An einer Engstelle unter den Wohnhäusern angekommen und von der Polizei bereits mit Flutlichtmasten erwartet, hielt die gelöste Stimmung auch auf den Gleisen an. Mit Sprechchören, Gesängen und lauten Einlagen einer Trommlergruppe machten die Demonstranten ihrem Anliegen Luft und erklärten Medienvertretern den aus ihrer Sicht gefährlichen und sinnlosen Atommülltransport.
Er war aus Sicht der Bundesregierung nötig, um den Atommüll aus der stillgelegten atomaren Wiederaufbereitungsanlage knapp zehn Kilometer nördlich von Karlsruhe in das Zwischenlager Lubmin bei Greifswald in Mecklenburg-Vorpommern zu transportieren. Der in Karlsruhe "Atomsuppe" genannte flüssige Müll war zwischen 1971 und 1990 in der bundeseigenen Pilotanlage bei der Wiederaufbereitung abgebrannter Kernstäbe angefallen und in Glas eingeschmolzen worden.
Dass der Müll nun auf eine 800 Kilometer lange Reise geht und wieder nur in einem Zwischenlager landet, sei nichts als Aktivismus, der bemänteln soll, dass die Endlagerung atomaren Mülls weiter ungelöst ist, kritisierten die Demonstranten.

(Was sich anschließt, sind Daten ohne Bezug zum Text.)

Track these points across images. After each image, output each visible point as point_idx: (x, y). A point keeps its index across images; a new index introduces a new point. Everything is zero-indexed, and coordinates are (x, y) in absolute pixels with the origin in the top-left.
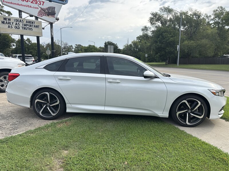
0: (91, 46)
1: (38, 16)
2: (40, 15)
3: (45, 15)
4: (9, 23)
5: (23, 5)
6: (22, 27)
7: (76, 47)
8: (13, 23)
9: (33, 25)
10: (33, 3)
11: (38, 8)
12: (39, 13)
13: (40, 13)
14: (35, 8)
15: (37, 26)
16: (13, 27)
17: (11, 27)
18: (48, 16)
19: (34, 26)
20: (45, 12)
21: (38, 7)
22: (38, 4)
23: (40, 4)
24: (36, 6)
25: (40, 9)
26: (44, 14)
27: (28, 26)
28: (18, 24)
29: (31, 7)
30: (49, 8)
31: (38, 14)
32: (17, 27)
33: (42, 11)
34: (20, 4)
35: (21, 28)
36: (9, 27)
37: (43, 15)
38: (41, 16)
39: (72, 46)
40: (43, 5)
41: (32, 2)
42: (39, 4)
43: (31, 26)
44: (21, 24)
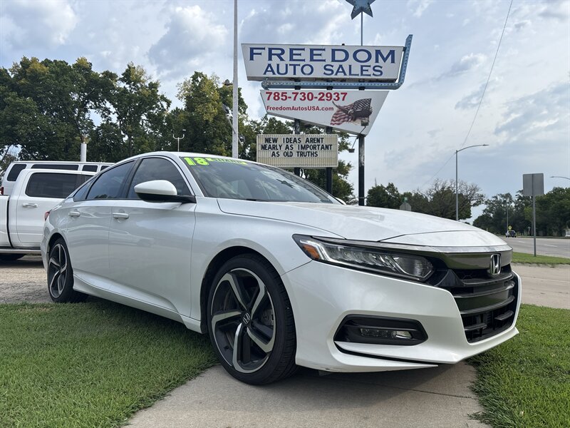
0: (562, 190)
1: (332, 126)
2: (337, 122)
3: (346, 119)
4: (274, 147)
5: (302, 109)
6: (298, 152)
7: (520, 198)
8: (280, 147)
9: (319, 145)
10: (324, 100)
11: (332, 109)
12: (334, 119)
13: (336, 118)
14: (327, 109)
15: (327, 147)
16: (281, 154)
17: (276, 155)
18: (355, 120)
19: (320, 147)
20: (347, 114)
21: (333, 106)
22: (332, 100)
23: (337, 98)
24: (329, 104)
25: (336, 109)
26: (344, 118)
27: (309, 149)
28: (290, 148)
29: (318, 108)
30: (357, 103)
31: (332, 120)
32: (287, 154)
33: (340, 112)
34: (296, 106)
35: (295, 155)
36: (273, 154)
37: (342, 120)
38: (339, 124)
39: (508, 196)
40: (343, 99)
41: (320, 99)
42: (335, 99)
43: (314, 148)
44: (296, 147)
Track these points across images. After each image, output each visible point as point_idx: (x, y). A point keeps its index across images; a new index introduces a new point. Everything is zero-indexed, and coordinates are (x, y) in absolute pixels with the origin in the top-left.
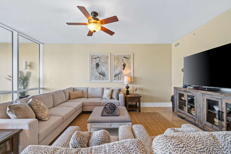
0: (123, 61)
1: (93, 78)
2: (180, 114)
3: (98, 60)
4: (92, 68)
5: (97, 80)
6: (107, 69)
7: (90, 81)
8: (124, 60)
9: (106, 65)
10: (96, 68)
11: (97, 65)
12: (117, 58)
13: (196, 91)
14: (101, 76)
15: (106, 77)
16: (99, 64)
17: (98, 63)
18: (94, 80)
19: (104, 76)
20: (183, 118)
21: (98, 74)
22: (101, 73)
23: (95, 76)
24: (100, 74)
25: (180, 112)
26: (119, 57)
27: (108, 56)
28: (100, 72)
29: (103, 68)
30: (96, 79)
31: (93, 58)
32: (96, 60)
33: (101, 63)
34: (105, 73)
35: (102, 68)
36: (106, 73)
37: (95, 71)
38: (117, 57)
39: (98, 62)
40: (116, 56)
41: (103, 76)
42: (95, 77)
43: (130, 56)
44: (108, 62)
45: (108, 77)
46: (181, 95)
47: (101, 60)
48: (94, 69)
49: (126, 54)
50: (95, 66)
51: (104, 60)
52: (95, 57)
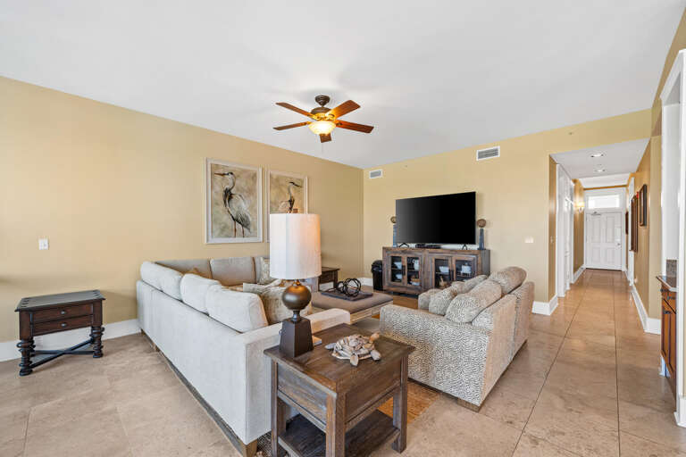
0: (289, 192)
1: (217, 233)
2: (393, 289)
3: (231, 182)
4: (214, 203)
5: (228, 236)
6: (253, 207)
7: (208, 240)
8: (291, 190)
9: (251, 198)
10: (225, 202)
11: (228, 195)
12: (276, 182)
13: (421, 250)
14: (239, 226)
15: (252, 230)
16: (233, 191)
17: (230, 190)
18: (219, 236)
19: (246, 227)
20: (400, 294)
21: (230, 222)
22: (237, 216)
23: (223, 225)
24: (235, 220)
25: (394, 286)
26: (283, 182)
27: (255, 175)
28: (234, 216)
29: (243, 204)
30: (225, 233)
31: (217, 173)
32: (223, 179)
33: (238, 190)
34: (247, 217)
35: (241, 205)
36: (250, 219)
37: (221, 212)
38: (277, 180)
39: (228, 187)
40: (274, 177)
41: (243, 226)
42: (223, 230)
43: (302, 182)
44: (255, 190)
45: (255, 229)
46: (394, 259)
47: (237, 182)
48: (217, 204)
49: (296, 177)
50: (220, 198)
51: (247, 183)
52: (222, 172)
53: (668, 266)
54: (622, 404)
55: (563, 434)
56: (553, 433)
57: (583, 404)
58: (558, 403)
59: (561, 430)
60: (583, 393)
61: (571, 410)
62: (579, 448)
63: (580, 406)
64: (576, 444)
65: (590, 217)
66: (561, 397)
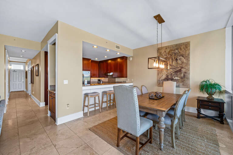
53: (50, 87)
54: (45, 128)
55: (35, 147)
56: (32, 149)
57: (35, 135)
58: (28, 140)
59: (34, 147)
60: (33, 132)
61: (33, 139)
62: (41, 147)
63: (35, 136)
64: (40, 147)
65: (12, 72)
66: (27, 138)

Mitten auf den Gleisen saßen auch einige 17-jährige Schülerinnen, die ohne Wissen der Eltern aus dem knapp 70 Kilometer entfernten Bad Dürkheim angereist waren und sich nun ein wenig sorgten, ob sie womöglich allzu robust von der Polizei weggetragen würden.
Doch die umsichtig agierenden Beamten ließen rund 350 Blockierer zunächst mehr als eine Stunde sitzen, damit sie sich auch physisch abkühlten. Erst gegen zwei Uhr am frühen Morgen traten die Polizisten in einer langen Reihe an und fragten zunächst jeden der Blockierer höflich, ob er weggetragen werden wolle oder doch lieber auf eigenen Beinen das Gleisbett verlassen werde.
Der Mann mit dem Megaphon kommentierte diese weitestgehend friedliche und von beiden Seiten mit Routine angegangene Räumung: "Hallo, die Beamten da vorne, bitte machen Sie Ihren Job ordentlich und lassen keinen fallen, und unsere Trommler dort gehen bitte ein Stück zurück." Und er teilte der Menge noch während der Räumung mit, dass ihre Aktion von der Anti-Atom-Bewegung bis nach Lubmin bereits als großer Erfolg gefeiert werde.
Eine vor Kälte zitternde ältere Dame, die von zwei hünenhaften Polizisten überaus fürsorglich aus dem Schotterbett in das polizeiliche Gewahrsam geleitet wurde, freute die Meldung sehr: "Ich mache das alles für meine beiden Enkelchen, wissen Sie. Haben Sie auch Kinder?", fragte sie die Polizisten.
Als der etwa 80 Meter lange Zug dann kurz vor vier Uhr morgens die Häuserfront in gemächlichem Tempo passierte, waren die meisten Fenster und Balkone wieder dunkel. In den zwei Tagen, die der Transport bis nach Lubmin braucht, haben Atomkraftgegner rund 40 weitere Aktionen geplant. Die in Karlsruhe verbuchten beide Seiten als Erfolg.